Jinho Jung (Georgia Institute of Technology), Stephen Tong (Georgia Institute of Technology), Hong Hu (Pennsylvania State University), Jungwon Lim (Georgia Institute of Technology), Yonghwi Jin (Georgia Institute of Technology), Taesoo Kim (Georgia Institute of Technology)

Fuzzing is an emerging technique to automatically validate programs and uncover bugs. It has been widely used to test many programs and has found thousands of security vulnerabilities. However, existing fuzzing efforts are mainly centered around Unix-like systems, as Windows imposes unique challenges for fuzzing: a closed-source ecosystem, the heavy use of graphical interfaces and the lack of fast process cloning machinery.

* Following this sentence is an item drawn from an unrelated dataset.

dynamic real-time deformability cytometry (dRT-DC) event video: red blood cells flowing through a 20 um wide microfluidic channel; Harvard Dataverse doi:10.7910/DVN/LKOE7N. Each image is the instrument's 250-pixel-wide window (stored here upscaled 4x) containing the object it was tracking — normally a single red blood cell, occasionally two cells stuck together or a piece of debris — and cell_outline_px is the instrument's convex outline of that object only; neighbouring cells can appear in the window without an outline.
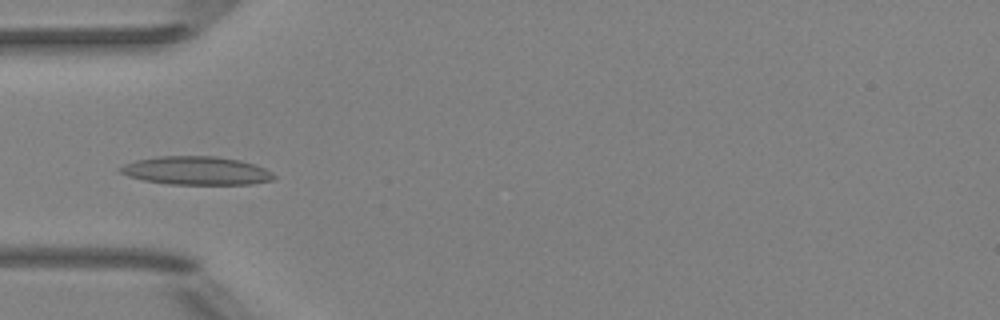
{"species": "Egyptian fruit bat (a non-hibernating species)", "species_latin": "Rousettus aegyptiacus", "temperature_condition": "room temperature", "stored_images_in_passage": 5, "camera_frame_rate_fps": 3000, "um_per_image_px": 0.085, "animal": {"sex": "female"}, "frame": {"image": 1, "passage_image": 5, "time_ms": 4.667, "image_size_px": [1000, 320], "cell_outline_px": [[276, 176], [272, 180], [252, 184], [168, 184], [144, 180], [128, 176], [120, 172], [116, 168], [124, 164], [136, 160], [156, 156], [216, 156], [240, 160], [264, 168], [272, 172]], "centroid_in_image_um": [16.66, 14.5], "position_along_channel_um": 68.3, "area_um2": 25.43}}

In this paper, we propose two solutions to address the challenges Windows fuzzing faces. Our system, WINNIE, first tries to synthesize a harness for the application, a simple program that directly invokes target functions, based on sample executions. It then tests the harness, instead of the original complicated program, using an efficient implementation of fork on Windows. Using these techniques, WINNIE can bypass irrelevant GUI code to test logic deep within the application. We used WINNIE to fuzz 59 closed-source Windows binaries, and it successfully generated valid fuzzing harnesses for all of them. In our evaluation, WINNIE can support 2.2x more programs than existing Windows fuzzers could, and identified 3.9x more program states and achieved 26.6x faster execution. In total, WINNIE found 61 unique bugs in 32 Windows binaries.